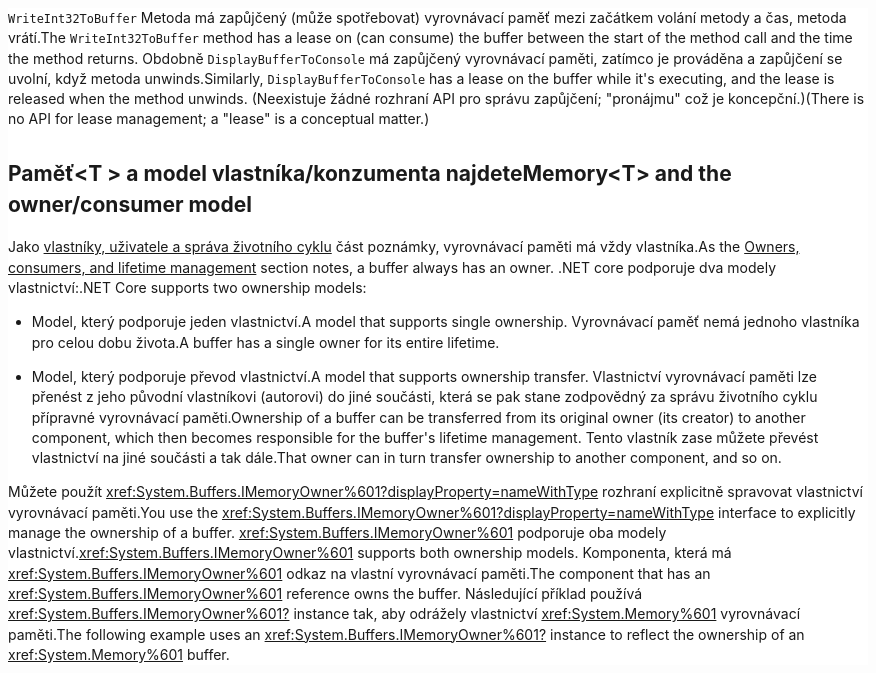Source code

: <span data-ttu-id="d0063-135">`WriteInt32ToBuffer` Metoda má zapůjčený (může spotřebovat) vyrovnávací paměť mezi začátkem volání metody a čas, metoda vrátí.</span><span class="sxs-lookup"><span data-stu-id="d0063-135">The `WriteInt32ToBuffer` method has a lease on (can consume) the buffer between the start of the method call and the time the method returns.</span></span> <span data-ttu-id="d0063-136">Obdobně `DisplayBufferToConsole` má zapůjčený vyrovnávací paměti, zatímco je prováděna a zapůjčení se uvolní, když metoda unwinds.</span><span class="sxs-lookup"><span data-stu-id="d0063-136">Similarly, `DisplayBufferToConsole` has a lease on the buffer while it's executing, and the lease is released when the method unwinds.</span></span> <span data-ttu-id="d0063-137">(Neexistuje žádné rozhraní API pro správu zapůjčení; "pronájmu" což je koncepční.)</span><span class="sxs-lookup"><span data-stu-id="d0063-137">(There is no API for lease management; a "lease" is a conceptual matter.)</span></span>

## <a name="memoryt-and-the-ownerconsumer-model"></a><span data-ttu-id="d0063-138">Paměť\<T > a model vlastníka/konzumenta najdete</span><span class="sxs-lookup"><span data-stu-id="d0063-138">Memory\<T> and the owner/consumer model</span></span>

<span data-ttu-id="d0063-139">Jako [vlastníky, uživatele a správa životního cyklu](#owners-consumers-and-lifetime-management) část poznámky, vyrovnávací paměti má vždy vlastníka.</span><span class="sxs-lookup"><span data-stu-id="d0063-139">As the [Owners, consumers, and lifetime management](#owners-consumers-and-lifetime-management) section notes, a buffer always has an owner.</span></span> <span data-ttu-id="d0063-140">.NET core podporuje dva modely vlastnictví:</span><span class="sxs-lookup"><span data-stu-id="d0063-140">.NET Core supports two ownership models:</span></span>

- <span data-ttu-id="d0063-141">Model, který podporuje jeden vlastnictví.</span><span class="sxs-lookup"><span data-stu-id="d0063-141">A model that supports single ownership.</span></span> <span data-ttu-id="d0063-142">Vyrovnávací paměť nemá jednoho vlastníka pro celou dobu života.</span><span class="sxs-lookup"><span data-stu-id="d0063-142">A buffer has a single owner for its entire lifetime.</span></span>

- <span data-ttu-id="d0063-143">Model, který podporuje převod vlastnictví.</span><span class="sxs-lookup"><span data-stu-id="d0063-143">A model that supports ownership transfer.</span></span> <span data-ttu-id="d0063-144">Vlastnictví vyrovnávací paměti lze přenést z jeho původní vlastníkovi (autorovi) do jiné součásti, která se pak stane zodpovědný za správu životního cyklu přípravné vyrovnávací paměti.</span><span class="sxs-lookup"><span data-stu-id="d0063-144">Ownership of a buffer can be transferred from its original owner (its creator) to another component, which then becomes responsible for the buffer's lifetime management.</span></span> <span data-ttu-id="d0063-145">Tento vlastník zase můžete převést vlastnictví na jiné součásti a tak dále.</span><span class="sxs-lookup"><span data-stu-id="d0063-145">That owner can in turn transfer ownership to another component, and so on.</span></span>

<span data-ttu-id="d0063-146">Můžete použít <xref:System.Buffers.IMemoryOwner%601?displayProperty=nameWithType> rozhraní explicitně spravovat vlastnictví vyrovnávací paměti.</span><span class="sxs-lookup"><span data-stu-id="d0063-146">You use the <xref:System.Buffers.IMemoryOwner%601?displayProperty=nameWithType> interface to explicitly manage the ownership of a buffer.</span></span> <span data-ttu-id="d0063-147"><xref:System.Buffers.IMemoryOwner%601> podporuje oba modely vlastnictví.</span><span class="sxs-lookup"><span data-stu-id="d0063-147"><xref:System.Buffers.IMemoryOwner%601> supports both ownership models.</span></span> <span data-ttu-id="d0063-148">Komponenta, která má <xref:System.Buffers.IMemoryOwner%601> odkaz na vlastní vyrovnávací paměti.</span><span class="sxs-lookup"><span data-stu-id="d0063-148">The component that has an <xref:System.Buffers.IMemoryOwner%601> reference owns the buffer.</span></span> <span data-ttu-id="d0063-149">Následující příklad používá <xref:System.Buffers.IMemoryOwner%601?> instance tak, aby odrážely vlastnictví <xref:System.Memory%601> vyrovnávací paměti.</span><span class="sxs-lookup"><span data-stu-id="d0063-149">The following example uses an <xref:System.Buffers.IMemoryOwner%601?> instance to reflect the ownership of an <xref:System.Memory%601> buffer.</span></span>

|---|

Return only the part of the records above that opens with the line containing "a conceptual matter.)</span></span>" and closes with the line containing "the owner/consumer model</span></span>", ends included.

: <span data-ttu-id="d0063-135">`WriteInt32ToBuffer` Metoda má zapůjčený (může spotřebovat) vyrovnávací paměť mezi začátkem volání metody a čas, metoda vrátí.</span><span class="sxs-lookup"><span data-stu-id="d0063-135">The `WriteInt32ToBuffer` method has a lease on (can consume) the buffer between the start of the method call and the time the method returns.</span></span> <span data-ttu-id="d0063-136">Obdobně `DisplayBufferToConsole` má zapůjčený vyrovnávací paměti, zatímco je prováděna a zapůjčení se uvolní, když metoda unwinds.</span><span class="sxs-lookup"><span data-stu-id="d0063-136">Similarly, `DisplayBufferToConsole` has a lease on the buffer while it's executing, and the lease is released when the method unwinds.</span></span> <span data-ttu-id="d0063-137">(Neexistuje žádné rozhraní API pro správu zapůjčení; "pronájmu" což je koncepční.)</span><span class="sxs-lookup"><span data-stu-id="d0063-137">(There is no API for lease management; a "lease" is a conceptual matter.)</span></span>

## <a name="memoryt-and-the-ownerconsumer-model"></a><span data-ttu-id="d0063-138">Paměť\<T > a model vlastníka/konzumenta najdete</span><span class="sxs-lookup"><span data-stu-id="d0063-138">Memory\<T> and the owner/consumer model</span></span>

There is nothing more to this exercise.